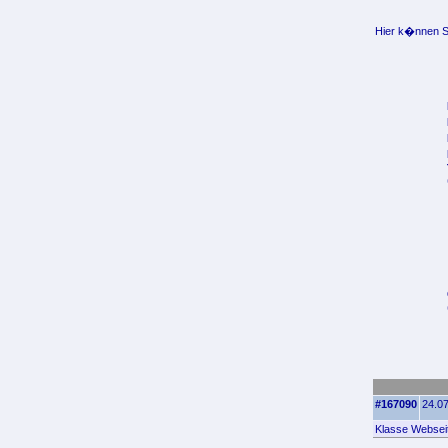
Hier k�nnen Si
#167090
24.07
Klasse Webseit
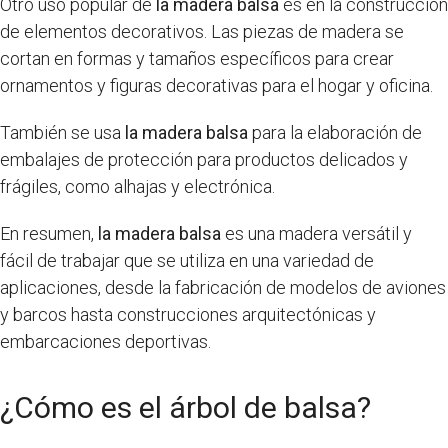
Otro uso popular de
la madera balsa
es en la construcción
de elementos decorativos. Las piezas de madera se
cortan en formas y tamaños específicos para crear
ornamentos y figuras decorativas para el hogar y oficina.
También se usa
la madera balsa
para la elaboración de
embalajes de protección para productos delicados y
frágiles, como alhajas y electrónica.
En resumen,
la madera balsa
es una madera versátil y
fácil de trabajar que se utiliza en una variedad de
aplicaciones, desde la fabricación de modelos de aviones
y barcos hasta construcciones arquitectónicas y
embarcaciones deportivas.
¿Cómo es el árbol de balsa?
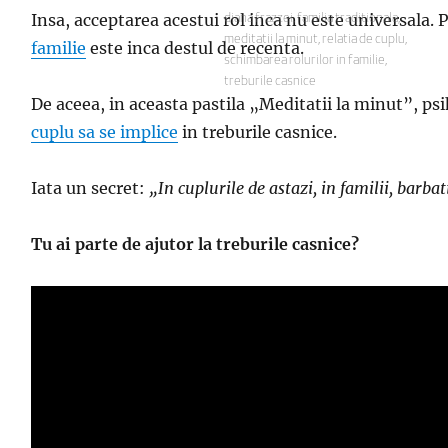
Insa, acceptarea acestui rol inca nu este universala. P
Etichete
diana frazzei
,
familia traditionala
,
meditatii la minut
,
relatia de cuplu
,
familie
este inca destul de recenta.
schimbarea rolurilor in familie
,
treburile casnice
De aceea, in aceasta pastila „Meditatii la minut”, p
cuplu sa se implice
in treburile casnice.
Iata un secret:
„In cuplurile de astazi, in familii, barba
Tu ai parte de ajutor la treburile casnice?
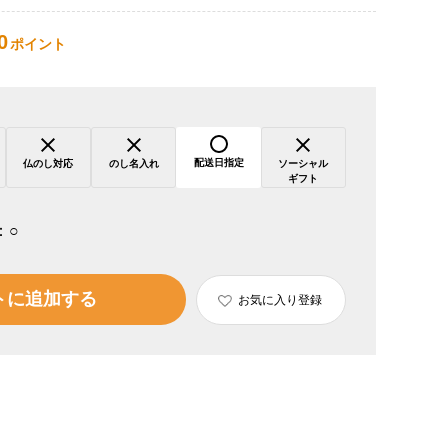
0
ポイント
配送日指定
仏のし対応
のし名入れ
ソーシャル
ギフト
：
○
トに追加する
お気に入り登録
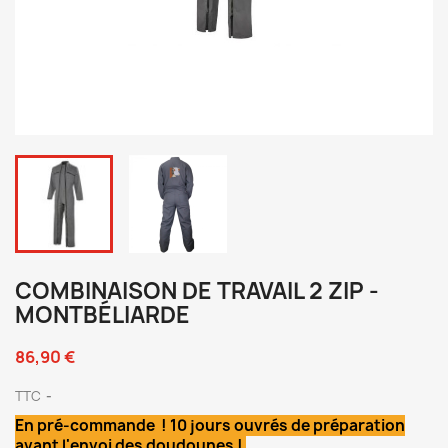
COMBINAISON DE TRAVAIL 2 ZIP -
MONTBÉLIARDE
86,90 €
TTC
En pré-commande ! 10 jours ouvrés de préparation
avant l'envoi des doudounes !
* * *
» **Work to be completed**:
Across the listing, how many lines hold the word "inca"? Please state that number only.

» **Answer box**:
2